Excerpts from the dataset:
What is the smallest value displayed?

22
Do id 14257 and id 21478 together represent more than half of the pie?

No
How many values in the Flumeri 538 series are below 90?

EXERCISE DETAILS:
List each line in the records that contains the word "more".

EXERCISE SOLUTION:
Do id 14257 and id 21478 together represent more than half of the pie?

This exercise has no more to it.